By Madison Kane, Expedition Manager, Andavadoaka, Madagascar
If you stand at the top of the hill at Coco Beach (the base for Blue Ventures’ expedition volunteers in Andavadoaka) and admire the village down below, you see hundreds of wooden canoes with out-riggers and square canvas sails called ‘pirogues’ lined up along the beach.
Every morning in Andavadoaka we wake up to fishermen raising their sails, judging the winds, and heading out to catch food for their families. Most of the Vezo (Madagascar’s “people of the sea”) have their own pirogues, which they have built or bought, and custom-painted to their liking.
Many have sayings, vibrant designs or even something like the iconic Three Horses Beer logo painted on their hulls or sails, and all pirogues have a name painted along the side. They are an efficient mode of travel that not only creates a beautiful image of villages in southwest Madagascar, but is essential to the Vezo way of life.
Blue Ventures’ expedition volunteers have one day off per week from their normal diving schedule to relax and enjoy many of cultural experiences that Andavadoaka has to offer. One of the greatest ways (in my opinion) to spend the day off is to hire a pirogue and sail to one of the nearby islands for a snorkel and a picnic.

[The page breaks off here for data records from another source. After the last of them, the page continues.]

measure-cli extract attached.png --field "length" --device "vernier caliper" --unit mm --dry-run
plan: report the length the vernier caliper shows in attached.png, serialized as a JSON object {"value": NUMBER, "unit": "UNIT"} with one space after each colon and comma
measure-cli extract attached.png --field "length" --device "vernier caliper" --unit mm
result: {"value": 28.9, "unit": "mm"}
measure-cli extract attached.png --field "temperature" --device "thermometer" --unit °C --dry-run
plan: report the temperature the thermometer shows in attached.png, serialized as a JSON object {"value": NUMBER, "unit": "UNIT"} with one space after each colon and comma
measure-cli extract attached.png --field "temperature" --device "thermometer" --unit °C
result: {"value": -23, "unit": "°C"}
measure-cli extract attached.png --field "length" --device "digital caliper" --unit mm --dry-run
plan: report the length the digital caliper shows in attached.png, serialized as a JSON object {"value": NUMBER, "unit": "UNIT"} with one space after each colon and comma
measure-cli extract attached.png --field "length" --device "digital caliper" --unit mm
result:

Recently, the volunteers of the current expedition and I asked our brilliant kitchen chef, Tiana, to make egg sandwiches using his daily homemade bread so that we could enjoy it during our “Sunday sail”. We all set off around midday with a few local Vezo sailors and their pirogues. Knowing Jamelia as the pirogue that wins all of the local races, and owned by local friends of mine, I jumped on that one and a few other volunteers followed.

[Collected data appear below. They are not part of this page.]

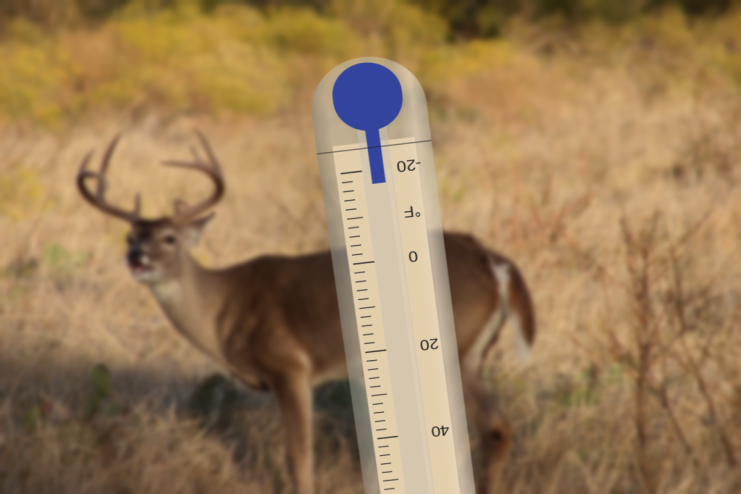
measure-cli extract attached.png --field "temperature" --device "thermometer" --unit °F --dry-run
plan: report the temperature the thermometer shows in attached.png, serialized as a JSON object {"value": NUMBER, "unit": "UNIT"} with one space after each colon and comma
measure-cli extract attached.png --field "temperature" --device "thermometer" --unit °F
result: {"value": -17, "unit": "°F"}
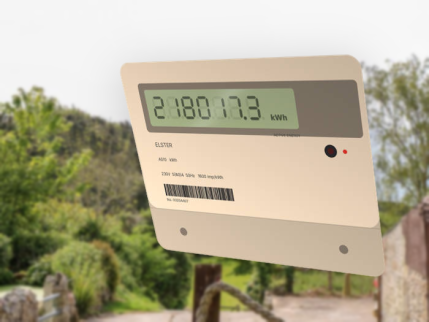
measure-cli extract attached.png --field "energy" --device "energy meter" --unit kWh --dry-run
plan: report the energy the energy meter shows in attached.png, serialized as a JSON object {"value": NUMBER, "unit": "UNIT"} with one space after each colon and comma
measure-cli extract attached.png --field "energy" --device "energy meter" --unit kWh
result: {"value": 218017.3, "unit": "kWh"}
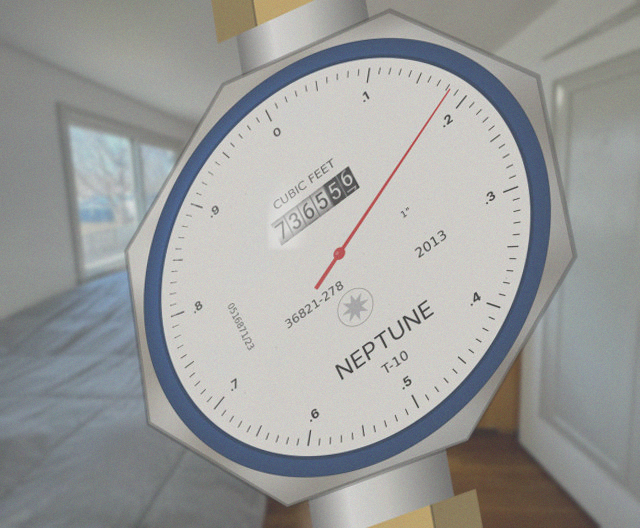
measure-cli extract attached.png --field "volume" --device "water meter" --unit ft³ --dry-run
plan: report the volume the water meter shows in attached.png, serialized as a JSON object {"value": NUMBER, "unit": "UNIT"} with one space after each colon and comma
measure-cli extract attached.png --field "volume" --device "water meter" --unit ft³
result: {"value": 736556.18, "unit": "ft³"}
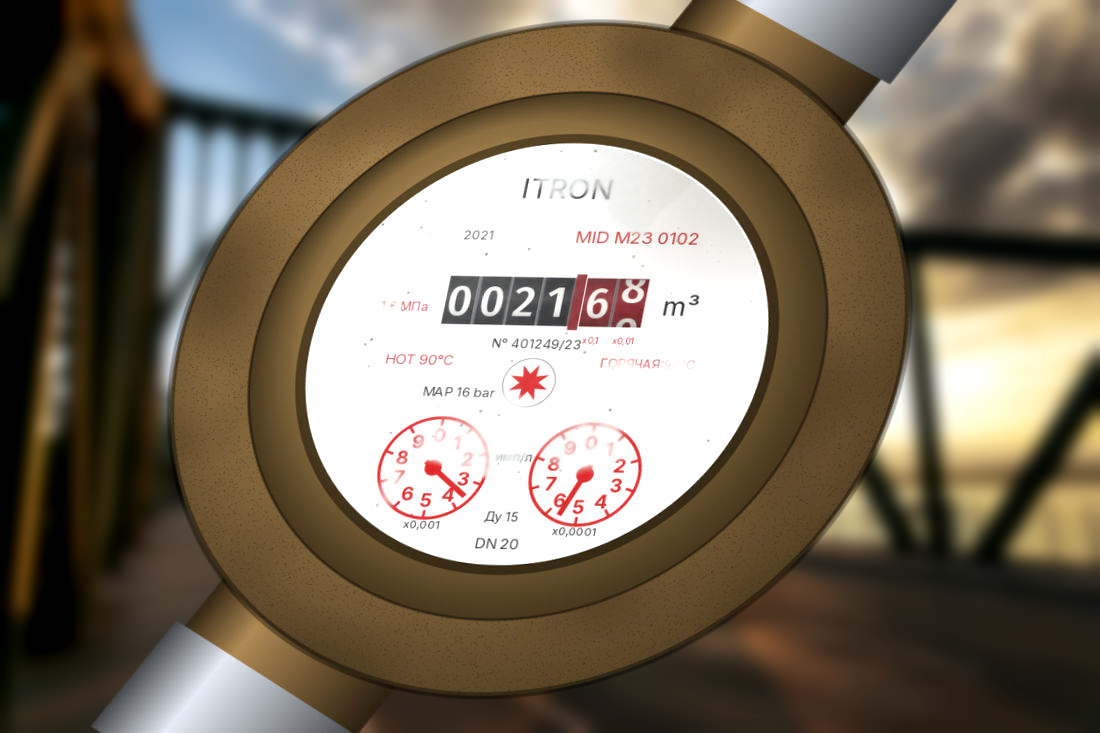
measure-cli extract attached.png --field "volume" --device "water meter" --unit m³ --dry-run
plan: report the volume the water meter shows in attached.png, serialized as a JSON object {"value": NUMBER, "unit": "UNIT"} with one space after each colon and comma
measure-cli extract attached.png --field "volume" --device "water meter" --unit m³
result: {"value": 21.6835, "unit": "m³"}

Despite the summer heat of Madagascar, we enjoyed a nice relaxing sail to a local island called Nosy Fasy (meaning “sand island”). Part of the experience is learning to weigh down the pirogue by standing on the balance bar – a difficult task for those lacking balancing skills. However we managed, and of course, arrived first to the island… incredibly ready for a snorkel.
Due to the shallow depths (<2m) and spectacular visibility, volunteers were able to practise their science point-outs; naming hard corals, anemones, butterfly fish, triggerfish, parrotfish and more on the beautiful, shallow reef off the island.
Our snorkel was followed by a lovely lunch with music, a mid-afternoon snooze (which the Malagasy have mastered) and a wander around the island, which at low tide is 338 paces, according to one volunteer. After a few hours, we sailed our way home – learning how to tack, steer the boat with a paddle, tie a few boat knots, and keeping our balance.
The local fishers were happy to teach us how travelling by pirogue is done, which isn’t quite as easy as they make it look! And of course, like sailing anywhere in the world, sailing is “arakaraky tsioke” – it all depends on the wind. Since we had the wind behind us on the way home, it was a breezy and quick ride back to Andavadoaka. As part of all expeditions, volunteers will be given the opportunity to take sailing lessons with a local fisher – learning how to sail like a Vezo, or even just to sit back and relax on a day off!
For a few ariary which helps to support the local community, I would say that a sail and a snorkel is one of the best ways to spend an afternoon off in Andavadoaka. Even after living here for over a year, I always return learning something new and end my day with a smile on my face – it’s an experience every vazaha (or visitor) should consider, at least once, whilst volunteering in Andavadoaka… just don’t forget your sun cream!